Chromatin structures influencing the dynamics of nucleosome remodeling

染色质结构影响核小体重塑的动力学

• 批准号: 5456709
• 负责人: Professor Dr. Gernot M. Längst
• 金额: --
• 依托单位: Lehrstuhl für Biochemie III
• 依托单位国家: 德国
• 项目类别: Research Grants
• 财政年份: 2005
• 资助国家: 德国
• 起止时间: 2004-12-31 至 2010-12-31
• 项目状态: 已结题
• 来源: https://gepris.dfg.de/gepris/projekt/5456709?language=en
• 关键词: Chromatin; structures; influencing; dynamics; nucleosome

One of the persistent enigmas of gene regulation is how the chromatin organisation, which reliably packages eukaryotic DNA, can at the same time be transparent to allow access of regulatory factors. Recent years have witnessed the discovery of enzymes modifying the structure of chromatin in response to cell-internal and -external cues, rendering chromatin a highly dynamic structure. Chromatin remodeling enzymes couple ATP hydrolysis to alterations of the chromatin structure at the level of the nucleosomal-array. Post-translational modifications of the histone tails are correlated with distinct chromatin states and DNA accessibility. The recent advances in proteomic analyses revealed novel modifications in the nucleosome core, many of which are positioned at the histone-DNA interface. Little is known about the role of these modifications, but several modifications are implicated to modulate chromatin remodeling, suggesting an intimate link between histone modifications and nucleosome remodelers in modulating chromatin dynamics.

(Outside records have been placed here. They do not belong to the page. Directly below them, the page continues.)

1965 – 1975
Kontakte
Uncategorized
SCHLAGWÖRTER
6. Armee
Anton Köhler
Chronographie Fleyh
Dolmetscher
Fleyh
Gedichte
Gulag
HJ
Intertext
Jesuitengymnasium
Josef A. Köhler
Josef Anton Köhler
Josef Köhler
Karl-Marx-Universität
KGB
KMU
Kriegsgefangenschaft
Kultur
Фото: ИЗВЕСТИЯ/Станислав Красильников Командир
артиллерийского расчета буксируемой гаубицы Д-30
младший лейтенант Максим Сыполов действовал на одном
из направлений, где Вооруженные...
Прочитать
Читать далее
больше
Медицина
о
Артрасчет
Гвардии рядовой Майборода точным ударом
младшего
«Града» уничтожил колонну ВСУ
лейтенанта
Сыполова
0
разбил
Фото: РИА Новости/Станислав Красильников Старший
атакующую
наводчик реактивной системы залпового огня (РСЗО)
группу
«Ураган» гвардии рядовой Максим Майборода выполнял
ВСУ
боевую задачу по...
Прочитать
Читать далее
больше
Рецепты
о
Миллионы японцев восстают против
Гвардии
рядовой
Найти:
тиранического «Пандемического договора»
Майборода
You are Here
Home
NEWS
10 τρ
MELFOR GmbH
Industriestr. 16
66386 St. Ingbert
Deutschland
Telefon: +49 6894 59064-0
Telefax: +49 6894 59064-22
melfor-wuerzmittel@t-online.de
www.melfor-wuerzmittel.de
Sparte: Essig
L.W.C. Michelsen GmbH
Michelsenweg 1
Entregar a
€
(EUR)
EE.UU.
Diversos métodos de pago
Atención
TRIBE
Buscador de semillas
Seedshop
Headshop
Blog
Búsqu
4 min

However, detailed analysis and functional testing is still lacking. (i) I propose an in vivo screen, to identify histone modifications and their combinations that modulate chromatin dynamics. (ii) We want to address the mechanistical basis of chromatin dynamics. Do ATP-dependent remodeler generate accessible DNA by constantly moving nucleosomes or are they regulated complexes that required additional signals that lead to localized nucleosome remodeling? (iii) Do remodeling complexes work similarly well in different higher order structures of chromatin? Or are specialized complexes required for different compaction states of chromatin?

基因调控的持久谜团之一是可靠地包装真核 DNA 的染色质组织如何同时保持透明以允许调控因子进入。近年来，人们发现酶可以响应细胞内部和外部的信号来改变染色质的结构，从而使染色质成为高度动态的结构。染色质重塑酶将 ATP 水解与核小体阵列水平的染色质结构的改变结合起来。组蛋白尾部的翻译后修饰与不同的染色质状态和 DNA 可及性相关。蛋白质组学分析的最新进展揭示了核小体核心的新修饰，其中许多修饰位于组蛋白-DNA 界面。人们对这些修饰的作用知之甚少，但一些修饰与调节染色质重塑有关，这表明组蛋白修饰和核小体重塑因子在调节染色质动力学方面存在密切联系。然而，仍然缺乏详细的分析和功能测试。 (i) 我建议进行体内筛选，以确定调节染色质动力学的组蛋白修饰及其组合。 (ii) 我们想要解决染色质动力学的机制基础。 ATP依赖性重塑剂是否通过不断移动核小体产生可接近的DNA，或者它们是否是需要额外信号来导致局部核小体重塑的调节复合物？ (iii) 重塑复合物在染色质的不同高级结构中是否同样有效？或者染色质的不同压缩状态是否需要专门的复合物？